Daily TIPs: Bad Biofuels, Chatty Hospital Machines, Hot LEDs, A Wind-Loving Oilman, & More

Hospitals Want Machines to Talk to One Another

Hospitals are taking on a vast array of new high-tech medical devices, but because the machines can’t interface, an opportunity to improve patient care is being lost. Now, Technology Review tells us, the Medical Device Interoperability Program at Massachusetts General Hospital is looking at ways devices can be linked together for the patient’s benefit. In one, an x-ray machine is synchronized with a ventilator, so that the ventilator does not have to be manually switched off for an x-ray. In another, a computer compares data from different monitoring devices, to cut down the rate of false alarms.

Data Mining Can Track Health Threats Online

Researchers at Harvard Medical School and Children’s Hospital in Boston have created a data mining system called HealthMap to use the Internet to track infectious diseases and other health threats. According to Scientific American, the automated system looks at news services and online discussion forums to pinpoint pockets of potential disease outbreaks, before health agencies such as the Centers for Disease Control notice them.

Telecoms Sue Cities Over High-Speed Links

Telecommunications companies are suing cities to stop them from building publicly owned fiber-optic systems, Law.com reports. The companies say that, because cities can borrow money cheaply through municipal bonds, they’re gaining an unfair advantage over private companies.

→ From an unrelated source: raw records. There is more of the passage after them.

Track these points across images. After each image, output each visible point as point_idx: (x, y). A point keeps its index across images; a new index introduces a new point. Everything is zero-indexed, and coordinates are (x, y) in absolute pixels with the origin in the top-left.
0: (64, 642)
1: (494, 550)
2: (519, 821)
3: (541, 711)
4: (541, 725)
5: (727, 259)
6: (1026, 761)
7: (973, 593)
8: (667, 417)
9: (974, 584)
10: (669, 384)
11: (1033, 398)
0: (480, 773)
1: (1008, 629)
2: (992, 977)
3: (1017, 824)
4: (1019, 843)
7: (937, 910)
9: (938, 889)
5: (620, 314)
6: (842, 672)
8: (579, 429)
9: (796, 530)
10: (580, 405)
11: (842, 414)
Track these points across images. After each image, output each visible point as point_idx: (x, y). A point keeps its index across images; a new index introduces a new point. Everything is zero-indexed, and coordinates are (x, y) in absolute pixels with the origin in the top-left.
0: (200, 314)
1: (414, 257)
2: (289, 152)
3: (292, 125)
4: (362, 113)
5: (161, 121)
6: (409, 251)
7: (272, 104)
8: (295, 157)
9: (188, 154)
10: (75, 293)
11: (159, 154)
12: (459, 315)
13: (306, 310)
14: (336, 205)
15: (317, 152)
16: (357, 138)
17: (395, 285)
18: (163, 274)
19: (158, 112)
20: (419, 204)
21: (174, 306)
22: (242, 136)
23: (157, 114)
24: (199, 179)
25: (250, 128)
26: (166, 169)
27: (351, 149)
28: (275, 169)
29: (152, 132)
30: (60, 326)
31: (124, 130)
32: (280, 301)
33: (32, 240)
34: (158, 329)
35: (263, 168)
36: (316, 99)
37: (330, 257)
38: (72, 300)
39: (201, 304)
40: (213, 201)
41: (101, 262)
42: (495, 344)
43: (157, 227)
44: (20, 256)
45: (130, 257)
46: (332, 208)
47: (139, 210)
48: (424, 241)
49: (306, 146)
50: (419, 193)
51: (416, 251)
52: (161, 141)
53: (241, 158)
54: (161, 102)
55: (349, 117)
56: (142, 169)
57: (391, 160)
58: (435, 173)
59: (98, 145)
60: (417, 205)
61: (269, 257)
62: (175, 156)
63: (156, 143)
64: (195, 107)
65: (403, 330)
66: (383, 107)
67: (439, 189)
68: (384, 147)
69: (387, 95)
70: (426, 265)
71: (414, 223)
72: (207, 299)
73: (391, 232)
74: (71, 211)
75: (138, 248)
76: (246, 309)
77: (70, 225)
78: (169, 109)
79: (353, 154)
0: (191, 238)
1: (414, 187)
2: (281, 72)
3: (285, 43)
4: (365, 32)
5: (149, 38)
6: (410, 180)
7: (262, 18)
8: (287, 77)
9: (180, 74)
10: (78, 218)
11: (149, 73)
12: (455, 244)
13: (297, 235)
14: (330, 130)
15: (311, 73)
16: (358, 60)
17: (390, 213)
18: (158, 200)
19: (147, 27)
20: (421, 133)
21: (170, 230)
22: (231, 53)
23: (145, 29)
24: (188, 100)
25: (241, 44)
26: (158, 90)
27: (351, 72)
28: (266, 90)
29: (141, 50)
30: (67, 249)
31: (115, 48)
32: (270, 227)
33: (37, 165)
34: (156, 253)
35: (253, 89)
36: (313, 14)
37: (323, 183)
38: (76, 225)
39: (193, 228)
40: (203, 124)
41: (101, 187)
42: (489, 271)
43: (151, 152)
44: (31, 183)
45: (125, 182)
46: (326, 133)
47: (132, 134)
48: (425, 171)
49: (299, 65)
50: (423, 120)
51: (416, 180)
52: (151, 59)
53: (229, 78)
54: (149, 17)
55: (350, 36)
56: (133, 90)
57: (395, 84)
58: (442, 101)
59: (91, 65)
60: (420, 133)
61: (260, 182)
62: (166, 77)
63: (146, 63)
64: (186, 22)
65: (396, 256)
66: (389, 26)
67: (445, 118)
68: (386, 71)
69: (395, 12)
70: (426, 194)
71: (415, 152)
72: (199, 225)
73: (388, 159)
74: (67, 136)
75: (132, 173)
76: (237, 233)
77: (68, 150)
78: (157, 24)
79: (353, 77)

Are Biofuels Eating Up Food Supply?

There’s a spin battle going on over whether increased demand for biofuels is driving up the price of food worldwide. As outlined by the Environmental Capital blog at the Wall Street Journal, the World Bank said, in a report supposedly suppressed for political reasons, that 75 percent of the recent rise in food prices is due to biofuels. Now the author of the report tells the Journal that was just a draft, not an official World Bank position.

Pickens Plan is Based on Wind

Oil mogul T. Boone Pickens is proposing a plan to produce 20 percent of the country’s electricity by building wind turbines in a corridor from the Canadian border to West Texas. The Business Journal reports that Pickens’ plan calls for taking the natural gas now used to fuel electrical plants and using it instead for transportation fuel, reducing dependence on the Middle East. Pickens believes his goals could be accomplished within a decade.

Lithium-Ion Batteries Used to Store Grid Power

Two giant lithium-ion batteries, each designed to handle one megawatt of electricity, can store up to 15 minutes worth of electricity from the power grid, a demonstration has shown. CNET News reports that the batteries, from Altair Nanotechnologies, were tested by Indianapolis Power and Light, to see if they were feasible for utility-grade energy storage. Such storage becomes important when variable sources of energy, such as wind and solar, are introduced to the grid, and experts expect lithium ion batteries would be better than currently used lead acid batteries.

Venture Capitalists Flock Toward LEDs

Venture capitalists are seeing LEDs as the next big thing in lighting, according to a San Francisco research company. The San Jose Mercury News reports that the Cleantech Group noted $100 million of investment into LED lighting technologies in the first quarter of 2008. That puts LEDs third in cleantech investments, behind biofuel and solar energy.